Detailed copy plate engraving showing Commodore Byron's meeting with the supposed "giants" of Patagonia.

The legend of the strikingly tall Patagonians has its origins in Magellan's voyage in the 1520s. According to Pigafetta's account, Magellan encountered a race of giants whom he referred to as "Patagons" because of their large feet. Hence the southern tip of South America came to be known as Patagonia. Other 16th Century reports of the giant Patagonians came from Francis Fletcher, the chaplain serving with Sir Francis Drake, and from Anthonie Knivet, who had sailed with Sir Thomas Cavendish, who claimed to have seen dead bodies in Patagonia measuring 'over twelve feet in length'. In the early-eighteenth century Captains Harrington and Carmen in 1704 both corroborated the story.

The story gained popular currency after the return of Byron's ship Dolphin from her circumnavigation. While the ship lay in dock, a rumor leaked out that the crew had encountered a tribe of 'nine-foot giants' in Patagonia in 1764. The account of Byron's meeting with the giants first appeared in print in May 1766 in the Gentleman's Magazine, and was followed by other newspaper reports. Byron's own account, with its well-known engraved frontispiece of European officers standing waist-high to enormous Patagonians, was published in 1766. As Bernard Smith points out, Byron did not have the luxury of an artist on board the Dolphin to record this meeting. Instead it was left to an artist in London to furnish the illustration from Byron's description of events: 'one of them, who afterwards appeared to be a Chief, came towards me: he was of a gigantic stature, and seemed to realize the tales of monsters in a human shape…'.
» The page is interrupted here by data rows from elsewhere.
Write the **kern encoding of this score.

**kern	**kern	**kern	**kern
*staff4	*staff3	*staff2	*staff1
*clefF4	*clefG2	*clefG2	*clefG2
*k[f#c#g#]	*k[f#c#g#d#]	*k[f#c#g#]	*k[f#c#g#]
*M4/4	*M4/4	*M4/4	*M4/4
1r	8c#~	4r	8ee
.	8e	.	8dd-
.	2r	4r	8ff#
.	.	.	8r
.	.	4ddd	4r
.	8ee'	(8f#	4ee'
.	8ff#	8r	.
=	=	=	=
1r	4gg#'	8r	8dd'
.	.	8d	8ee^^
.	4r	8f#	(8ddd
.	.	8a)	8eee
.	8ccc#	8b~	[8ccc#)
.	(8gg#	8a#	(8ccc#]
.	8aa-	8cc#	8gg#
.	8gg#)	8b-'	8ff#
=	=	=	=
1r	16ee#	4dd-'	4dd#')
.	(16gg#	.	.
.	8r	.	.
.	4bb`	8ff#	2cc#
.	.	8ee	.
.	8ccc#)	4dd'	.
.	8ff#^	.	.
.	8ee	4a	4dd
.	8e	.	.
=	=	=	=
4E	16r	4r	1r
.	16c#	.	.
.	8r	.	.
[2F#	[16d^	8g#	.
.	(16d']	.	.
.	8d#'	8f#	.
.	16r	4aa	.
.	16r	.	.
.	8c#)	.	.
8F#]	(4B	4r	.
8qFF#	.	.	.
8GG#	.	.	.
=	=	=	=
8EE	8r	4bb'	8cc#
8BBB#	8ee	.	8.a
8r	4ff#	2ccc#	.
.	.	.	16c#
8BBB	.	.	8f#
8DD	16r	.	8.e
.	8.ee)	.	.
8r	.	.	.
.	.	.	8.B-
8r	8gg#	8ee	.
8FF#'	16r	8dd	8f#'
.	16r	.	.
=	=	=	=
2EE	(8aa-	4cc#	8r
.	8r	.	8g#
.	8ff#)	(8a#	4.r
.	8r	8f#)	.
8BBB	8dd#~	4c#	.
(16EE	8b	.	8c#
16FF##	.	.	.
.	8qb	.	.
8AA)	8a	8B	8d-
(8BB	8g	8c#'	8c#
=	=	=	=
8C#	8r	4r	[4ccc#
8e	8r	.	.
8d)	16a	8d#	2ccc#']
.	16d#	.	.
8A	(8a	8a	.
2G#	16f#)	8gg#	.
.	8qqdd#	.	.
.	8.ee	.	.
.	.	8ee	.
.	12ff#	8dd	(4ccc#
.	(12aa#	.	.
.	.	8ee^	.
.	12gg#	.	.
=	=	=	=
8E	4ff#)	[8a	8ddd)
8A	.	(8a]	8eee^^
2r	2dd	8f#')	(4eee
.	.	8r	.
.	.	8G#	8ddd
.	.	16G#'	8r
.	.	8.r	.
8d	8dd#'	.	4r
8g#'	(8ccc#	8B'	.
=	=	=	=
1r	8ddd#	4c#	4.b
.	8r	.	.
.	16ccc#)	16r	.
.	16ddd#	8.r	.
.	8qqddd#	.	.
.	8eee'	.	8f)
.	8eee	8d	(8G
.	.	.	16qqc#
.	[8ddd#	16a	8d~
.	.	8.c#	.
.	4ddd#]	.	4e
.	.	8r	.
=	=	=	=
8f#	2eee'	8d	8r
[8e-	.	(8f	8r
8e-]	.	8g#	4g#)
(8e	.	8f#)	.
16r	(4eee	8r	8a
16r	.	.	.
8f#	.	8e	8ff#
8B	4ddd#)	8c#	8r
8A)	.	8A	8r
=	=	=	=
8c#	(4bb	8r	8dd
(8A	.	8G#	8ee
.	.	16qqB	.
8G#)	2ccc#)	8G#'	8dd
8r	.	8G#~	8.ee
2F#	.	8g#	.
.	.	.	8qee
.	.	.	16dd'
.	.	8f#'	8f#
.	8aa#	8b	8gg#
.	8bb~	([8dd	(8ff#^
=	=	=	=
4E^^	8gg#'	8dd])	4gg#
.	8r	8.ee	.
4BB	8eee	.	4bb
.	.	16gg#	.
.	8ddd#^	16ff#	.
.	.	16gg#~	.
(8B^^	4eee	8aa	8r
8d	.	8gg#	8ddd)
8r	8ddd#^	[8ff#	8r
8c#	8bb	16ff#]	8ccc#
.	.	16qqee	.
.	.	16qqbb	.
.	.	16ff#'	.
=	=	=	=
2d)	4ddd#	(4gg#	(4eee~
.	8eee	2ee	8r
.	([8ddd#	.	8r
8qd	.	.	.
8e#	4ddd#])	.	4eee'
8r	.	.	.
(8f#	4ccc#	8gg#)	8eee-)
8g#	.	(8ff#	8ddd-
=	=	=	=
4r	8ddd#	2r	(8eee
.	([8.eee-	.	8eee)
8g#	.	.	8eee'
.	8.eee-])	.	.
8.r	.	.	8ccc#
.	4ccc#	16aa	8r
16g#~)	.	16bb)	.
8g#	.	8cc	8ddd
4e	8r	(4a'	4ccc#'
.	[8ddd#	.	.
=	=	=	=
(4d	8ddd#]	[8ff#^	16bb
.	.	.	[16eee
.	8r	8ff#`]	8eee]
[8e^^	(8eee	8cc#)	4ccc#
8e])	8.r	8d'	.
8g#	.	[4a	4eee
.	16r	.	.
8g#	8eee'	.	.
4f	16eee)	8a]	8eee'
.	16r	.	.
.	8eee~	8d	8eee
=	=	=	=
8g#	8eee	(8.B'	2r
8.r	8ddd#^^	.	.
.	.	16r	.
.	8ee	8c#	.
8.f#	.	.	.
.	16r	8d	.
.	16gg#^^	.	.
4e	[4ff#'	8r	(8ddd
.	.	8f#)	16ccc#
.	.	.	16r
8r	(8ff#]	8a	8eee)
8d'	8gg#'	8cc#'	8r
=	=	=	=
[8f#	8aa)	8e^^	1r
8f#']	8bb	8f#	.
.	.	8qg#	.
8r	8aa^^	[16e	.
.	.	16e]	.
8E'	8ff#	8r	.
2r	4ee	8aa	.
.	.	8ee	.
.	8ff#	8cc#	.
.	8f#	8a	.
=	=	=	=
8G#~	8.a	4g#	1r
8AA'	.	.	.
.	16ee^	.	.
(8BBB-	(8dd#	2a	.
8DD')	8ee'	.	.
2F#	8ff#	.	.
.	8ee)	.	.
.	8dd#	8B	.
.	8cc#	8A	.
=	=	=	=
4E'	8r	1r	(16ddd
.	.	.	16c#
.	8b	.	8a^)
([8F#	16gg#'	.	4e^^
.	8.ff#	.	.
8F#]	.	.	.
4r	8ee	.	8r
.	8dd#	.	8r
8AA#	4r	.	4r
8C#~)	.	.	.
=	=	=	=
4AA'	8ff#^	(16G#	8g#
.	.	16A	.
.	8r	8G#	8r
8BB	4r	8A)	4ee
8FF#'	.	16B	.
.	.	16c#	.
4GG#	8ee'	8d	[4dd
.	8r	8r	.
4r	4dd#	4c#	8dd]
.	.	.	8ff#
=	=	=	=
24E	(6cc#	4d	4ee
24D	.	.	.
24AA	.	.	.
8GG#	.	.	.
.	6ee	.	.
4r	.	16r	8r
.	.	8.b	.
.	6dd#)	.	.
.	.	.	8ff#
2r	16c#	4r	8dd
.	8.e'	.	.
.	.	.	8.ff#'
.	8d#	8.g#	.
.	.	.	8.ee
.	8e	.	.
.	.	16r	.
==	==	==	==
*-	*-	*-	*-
Yet despite the presense of skilled artists and observers on the Endeavour voyage of 1764, which put the height of male Patagonians at between 'five feet eight inches to five feet ten inches', the myth persisted. This was in large part due to Hawkesworth's combined narrative of the voyages of Byron, Cook and others published in 1773, which concluded that the giants did indeed exist. An engraved plate depicting the "interview" with Byron shows the Patagonians towering head and shoulders above the Englishmen.

Condition Description
Minor abrasions along the top of the image and narrow top margin
Reference
Gallagher, R., ed., Byron's Journal of his Circumnavigation 1764-1766, Hakluyt Society, 1964. "The Patagonian Giants", Appendix 1, 185-96, in Robert E. Gallagher (ed.), Byron's Journal of his Circumnavigation 1764-1766 (Hakluyt Society, 1964).
Alexander Hogg Biography

Alexander Hogg was a publisher active in London from 1778 to 1824. He worked under the sign of the Kings Arms on Paternoster Row. He is especially known for publishing architectural and historical prints, as well as maps.